--- Information provided ---

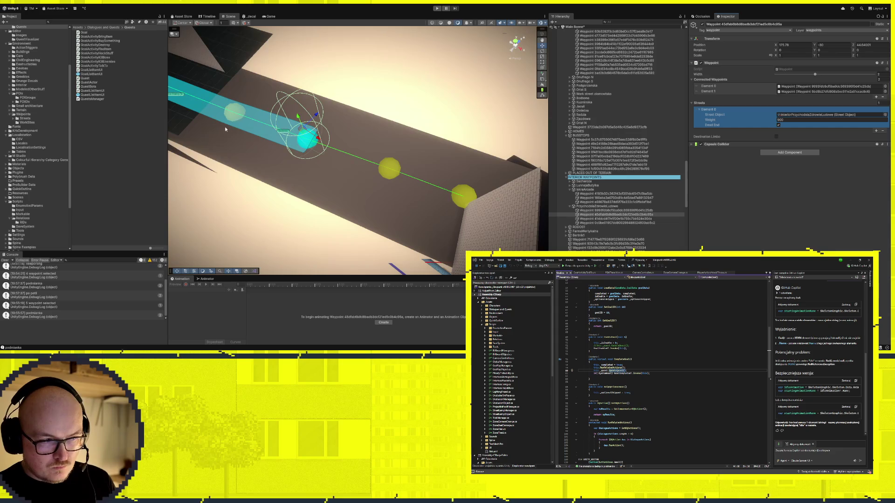
left_click(391, 171)
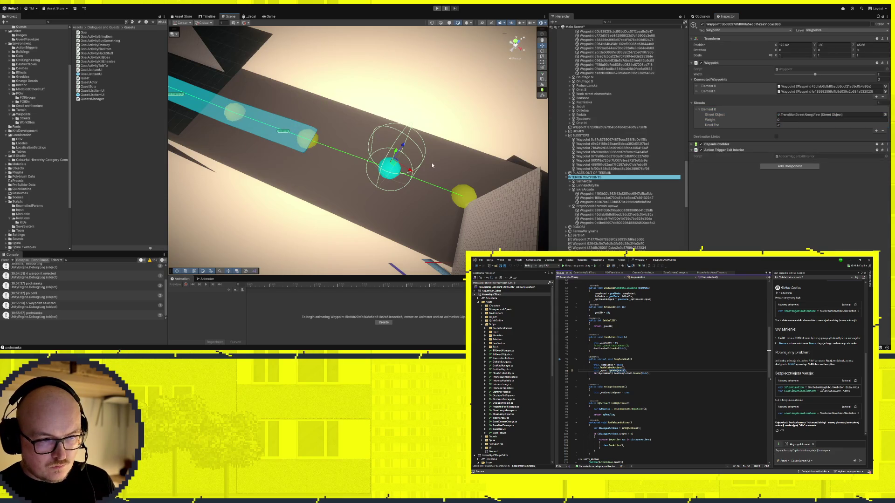
left_click(237, 116)
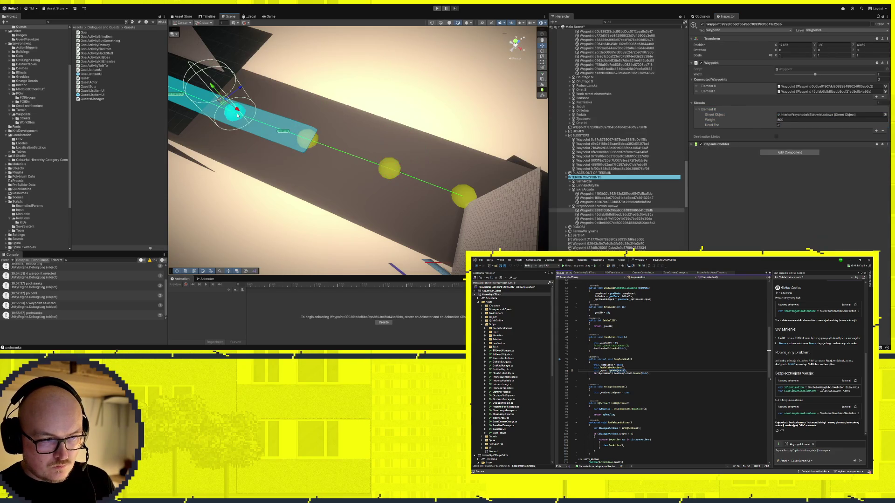
left_click(314, 145)
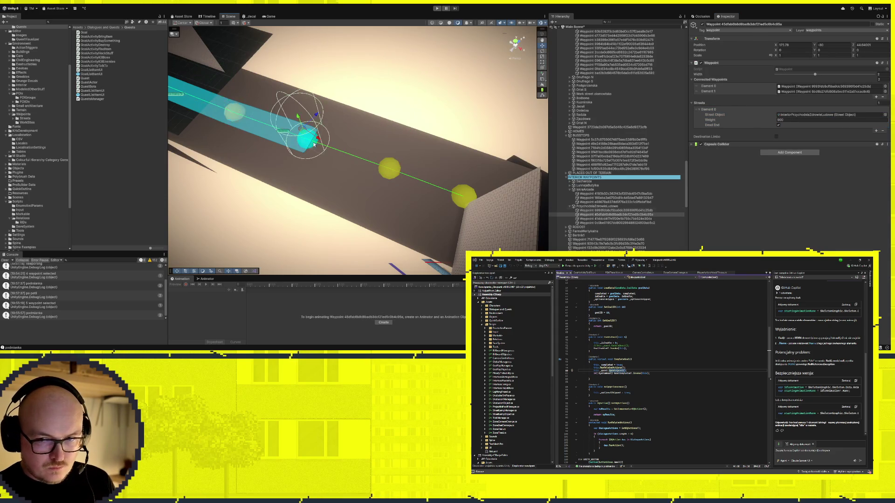
left_click(391, 170)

---

Your objective →
Transcribe the data exactly, minus any images.

Completed exercise →
left_click(391, 171)
left_click(237, 116)
left_click(314, 145)
left_click(391, 170)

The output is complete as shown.